Slow-Moving Storms Like Florence Produce Big Floods — And Are Becoming The Norm

Hurricane Florence continued to ravage North Carolina on Sunday, prompting weather alerts for every county in the state. The storm moved sluggishly — it made landfall at about 6 mph Friday and had slowed to 2 mph on Saturday, dumping massive amounts of rain as it went. The deluge, called a 1,000-year rain event by the state’s governor, swelled rivers and drew comparisons to last years’ Hurricane Harvey. But Florence’s slow forward movement and dangerous torrent of heavy rain aren’t unique to hurricanes. These features are also present in big storms that strike around the country. And what’s more, extreme rainfall events are hitting more often, and big, slow-moving systems are becoming more common. As the climate changes, it’s not just that we can expect to see more hurricanes like Florence, it’s also that more storms of other types will look like this, too.

Even though hurricanes are formed differently from inland storms, the basic components of a record-breaking flood can be present in both, said Andreas Prein, a scientist at the National Center for Atmospheric Research. “It takes very high rainfall rates, high precipitation. It has to cover a big area. And it has to move slow. Those are the big ingredients that produce a big flood,” he said.

You can see the added dangers of a slow-moving storm by looking at the costliest hurricanes to hit the U.S. The forward speed of Atlantic hurricanes tends to vary by latitude, but the eastern and Gulf coasts mostly fall into an area where the average forward speeds are above 17 mph. The costliness of a storm depends in part on where it strikes — hitting a large urban area drives up costs much faster than hitting a more sparsely populated rural area — but all but three of the costliest storms moved at slower-than-average pace.

Florence was traveling at about a fraction of the average speed for its latitude when it made landfall and has made it obvious how a slow, wet storm can turn a hurricane from a coastal wind disaster to a far-reaching flood risk.

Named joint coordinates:
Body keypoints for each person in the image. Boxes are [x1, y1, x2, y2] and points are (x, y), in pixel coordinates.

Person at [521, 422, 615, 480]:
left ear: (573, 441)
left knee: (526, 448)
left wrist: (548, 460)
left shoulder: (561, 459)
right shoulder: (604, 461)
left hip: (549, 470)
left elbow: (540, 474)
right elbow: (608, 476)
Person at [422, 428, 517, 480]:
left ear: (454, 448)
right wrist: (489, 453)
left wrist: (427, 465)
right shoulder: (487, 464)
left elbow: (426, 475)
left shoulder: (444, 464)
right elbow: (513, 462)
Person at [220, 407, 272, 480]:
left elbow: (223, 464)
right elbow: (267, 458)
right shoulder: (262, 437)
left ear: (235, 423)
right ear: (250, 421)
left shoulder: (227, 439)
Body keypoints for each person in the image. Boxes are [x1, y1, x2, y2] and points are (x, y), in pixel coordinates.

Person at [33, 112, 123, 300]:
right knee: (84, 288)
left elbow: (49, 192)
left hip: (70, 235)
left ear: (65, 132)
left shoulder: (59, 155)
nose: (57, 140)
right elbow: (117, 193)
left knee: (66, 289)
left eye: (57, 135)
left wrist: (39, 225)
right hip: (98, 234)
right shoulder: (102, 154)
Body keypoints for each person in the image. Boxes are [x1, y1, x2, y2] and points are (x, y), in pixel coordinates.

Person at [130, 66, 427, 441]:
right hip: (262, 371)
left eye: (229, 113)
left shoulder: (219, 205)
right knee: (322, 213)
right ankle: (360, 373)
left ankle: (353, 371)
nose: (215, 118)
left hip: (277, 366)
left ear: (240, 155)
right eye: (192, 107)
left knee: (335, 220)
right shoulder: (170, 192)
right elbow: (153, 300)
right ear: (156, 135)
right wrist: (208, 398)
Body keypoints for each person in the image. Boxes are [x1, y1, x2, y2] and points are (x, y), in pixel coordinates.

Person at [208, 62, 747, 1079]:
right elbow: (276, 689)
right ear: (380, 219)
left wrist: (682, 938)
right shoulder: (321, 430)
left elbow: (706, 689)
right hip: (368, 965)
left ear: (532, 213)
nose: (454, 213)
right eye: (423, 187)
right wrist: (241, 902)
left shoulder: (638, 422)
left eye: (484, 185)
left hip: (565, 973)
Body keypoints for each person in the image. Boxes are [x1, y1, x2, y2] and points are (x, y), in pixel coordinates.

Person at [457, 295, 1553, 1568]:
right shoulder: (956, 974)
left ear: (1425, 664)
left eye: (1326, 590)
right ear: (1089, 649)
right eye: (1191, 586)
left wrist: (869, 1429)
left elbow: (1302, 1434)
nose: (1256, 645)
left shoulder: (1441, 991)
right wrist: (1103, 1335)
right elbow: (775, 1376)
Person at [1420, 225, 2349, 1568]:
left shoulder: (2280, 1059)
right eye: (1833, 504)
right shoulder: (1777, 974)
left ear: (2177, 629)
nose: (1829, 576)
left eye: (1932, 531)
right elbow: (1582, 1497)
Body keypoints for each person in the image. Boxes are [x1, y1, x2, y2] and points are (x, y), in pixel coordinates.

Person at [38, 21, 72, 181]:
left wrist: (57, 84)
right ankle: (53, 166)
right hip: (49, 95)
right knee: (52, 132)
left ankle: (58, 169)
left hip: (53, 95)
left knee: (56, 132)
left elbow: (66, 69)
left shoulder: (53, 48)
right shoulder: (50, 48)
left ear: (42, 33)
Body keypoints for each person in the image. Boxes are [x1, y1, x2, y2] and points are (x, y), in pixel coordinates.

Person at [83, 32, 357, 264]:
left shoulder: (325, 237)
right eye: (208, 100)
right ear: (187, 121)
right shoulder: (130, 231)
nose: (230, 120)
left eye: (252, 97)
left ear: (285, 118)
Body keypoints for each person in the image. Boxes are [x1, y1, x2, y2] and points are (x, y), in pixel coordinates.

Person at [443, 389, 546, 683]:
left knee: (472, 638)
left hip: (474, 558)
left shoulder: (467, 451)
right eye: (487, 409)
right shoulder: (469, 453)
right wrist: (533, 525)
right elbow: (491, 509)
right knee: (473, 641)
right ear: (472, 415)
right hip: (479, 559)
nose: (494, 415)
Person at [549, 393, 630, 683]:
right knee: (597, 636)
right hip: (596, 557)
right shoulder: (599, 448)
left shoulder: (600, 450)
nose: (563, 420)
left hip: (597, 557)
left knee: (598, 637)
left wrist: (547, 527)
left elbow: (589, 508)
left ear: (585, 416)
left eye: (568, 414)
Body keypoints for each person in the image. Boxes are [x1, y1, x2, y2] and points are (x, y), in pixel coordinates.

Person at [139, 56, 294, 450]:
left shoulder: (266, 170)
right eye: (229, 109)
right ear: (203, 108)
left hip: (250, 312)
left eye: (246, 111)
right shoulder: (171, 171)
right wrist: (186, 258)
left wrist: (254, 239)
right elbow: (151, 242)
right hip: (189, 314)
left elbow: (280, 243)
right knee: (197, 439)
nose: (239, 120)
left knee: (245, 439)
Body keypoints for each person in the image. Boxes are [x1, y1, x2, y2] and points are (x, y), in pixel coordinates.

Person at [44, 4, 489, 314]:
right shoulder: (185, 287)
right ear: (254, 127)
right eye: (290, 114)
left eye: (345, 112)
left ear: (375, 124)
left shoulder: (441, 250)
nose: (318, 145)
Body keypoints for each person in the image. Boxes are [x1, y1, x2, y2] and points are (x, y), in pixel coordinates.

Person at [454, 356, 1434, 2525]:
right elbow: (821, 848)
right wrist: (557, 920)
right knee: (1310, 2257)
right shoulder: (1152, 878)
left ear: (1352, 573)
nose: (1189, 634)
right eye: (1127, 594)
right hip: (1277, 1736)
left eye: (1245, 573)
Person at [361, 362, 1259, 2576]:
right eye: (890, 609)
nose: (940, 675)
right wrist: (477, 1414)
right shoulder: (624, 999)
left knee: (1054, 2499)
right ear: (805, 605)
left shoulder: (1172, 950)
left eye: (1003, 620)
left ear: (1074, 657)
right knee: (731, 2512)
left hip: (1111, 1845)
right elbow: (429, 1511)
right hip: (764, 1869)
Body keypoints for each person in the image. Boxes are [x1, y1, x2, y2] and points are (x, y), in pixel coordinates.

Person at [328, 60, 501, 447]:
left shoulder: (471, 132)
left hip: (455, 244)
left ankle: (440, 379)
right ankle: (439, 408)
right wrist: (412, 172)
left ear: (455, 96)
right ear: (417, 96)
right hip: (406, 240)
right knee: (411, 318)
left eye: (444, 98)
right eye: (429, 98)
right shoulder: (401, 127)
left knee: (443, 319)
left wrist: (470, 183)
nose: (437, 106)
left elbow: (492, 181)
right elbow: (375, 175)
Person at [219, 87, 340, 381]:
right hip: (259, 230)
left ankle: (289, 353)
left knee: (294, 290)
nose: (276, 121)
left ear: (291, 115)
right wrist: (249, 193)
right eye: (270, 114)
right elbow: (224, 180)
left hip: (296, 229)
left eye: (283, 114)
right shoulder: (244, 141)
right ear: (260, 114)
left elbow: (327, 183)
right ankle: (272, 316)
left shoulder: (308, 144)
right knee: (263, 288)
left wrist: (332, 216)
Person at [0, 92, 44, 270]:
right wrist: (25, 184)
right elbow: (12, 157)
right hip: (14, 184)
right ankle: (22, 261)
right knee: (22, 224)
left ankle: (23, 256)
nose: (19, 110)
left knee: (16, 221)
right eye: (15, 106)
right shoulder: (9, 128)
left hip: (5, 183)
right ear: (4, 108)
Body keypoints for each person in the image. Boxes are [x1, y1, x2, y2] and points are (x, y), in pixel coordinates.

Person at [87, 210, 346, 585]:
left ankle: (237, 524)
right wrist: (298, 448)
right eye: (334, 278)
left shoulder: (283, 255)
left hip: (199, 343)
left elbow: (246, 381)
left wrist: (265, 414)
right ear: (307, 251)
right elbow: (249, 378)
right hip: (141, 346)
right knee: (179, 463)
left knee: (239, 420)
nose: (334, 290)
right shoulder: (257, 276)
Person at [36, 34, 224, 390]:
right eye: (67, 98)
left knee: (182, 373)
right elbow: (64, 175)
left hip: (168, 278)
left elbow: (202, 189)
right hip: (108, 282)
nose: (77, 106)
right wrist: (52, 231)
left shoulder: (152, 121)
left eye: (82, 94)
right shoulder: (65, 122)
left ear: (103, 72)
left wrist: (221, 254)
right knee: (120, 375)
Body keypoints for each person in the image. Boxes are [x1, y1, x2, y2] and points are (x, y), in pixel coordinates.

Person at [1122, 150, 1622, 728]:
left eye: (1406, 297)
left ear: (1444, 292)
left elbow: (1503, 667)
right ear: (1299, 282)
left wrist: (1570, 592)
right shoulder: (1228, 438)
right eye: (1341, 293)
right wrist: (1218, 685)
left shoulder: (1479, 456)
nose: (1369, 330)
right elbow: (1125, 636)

PROBLEM TO SOLVE
Reproduce the article on slow-moving storms above word for word, from beginning to end.

ANSWER TO THE PROBLEM
Slow-Moving Storms Like Florence Produce Big Floods — And Are Becoming The Norm

Hurricane Florence continued to ravage North Carolina on Sunday, prompting weather alerts for every county in the state. The storm moved sluggishly — it made landfall at about 6 mph Friday and had slowed to 2 mph on Saturday, dumping massive amounts of rain as it went. The deluge, called a 1,000-year rain event by the state’s governor, swelled rivers and drew comparisons to last years’ Hurricane Harvey. But Florence’s slow forward movement and dangerous torrent of heavy rain aren’t unique to hurricanes. These features are also present in big storms that strike around the country. And what’s more, extreme rainfall events are hitting more often, and big, slow-moving systems are becoming more common. As the climate changes, it’s not just that we can expect to see more hurricanes like Florence, it’s also that more storms of other types will look like this, too.

Even though hurricanes are formed differently from inland storms, the basic components of a record-breaking flood can be present in both, said Andreas Prein, a scientist at the National Center for Atmospheric Research. “It takes very high rainfall rates, high precipitation. It has to cover a big area. And it has to move slow. Those are the big ingredients that produce a big flood,” he said.

You can see the added dangers of a slow-moving storm by looking at the costliest hurricanes to hit the U.S. The forward speed of Atlantic hurricanes tends to vary by latitude, but the eastern and Gulf coasts mostly fall into an area where the average forward speeds are above 17 mph. The costliness of a storm depends in part on where it strikes — hitting a large urban area drives up costs much faster than hitting a more sparsely populated rural area — but all but three of the costliest storms moved at slower-than-average pace.

Florence was traveling at about a fraction of the average speed for its latitude when it made landfall and has made it obvious how a slow, wet storm can turn a hurricane from a coastal wind disaster to a far-reaching flood risk.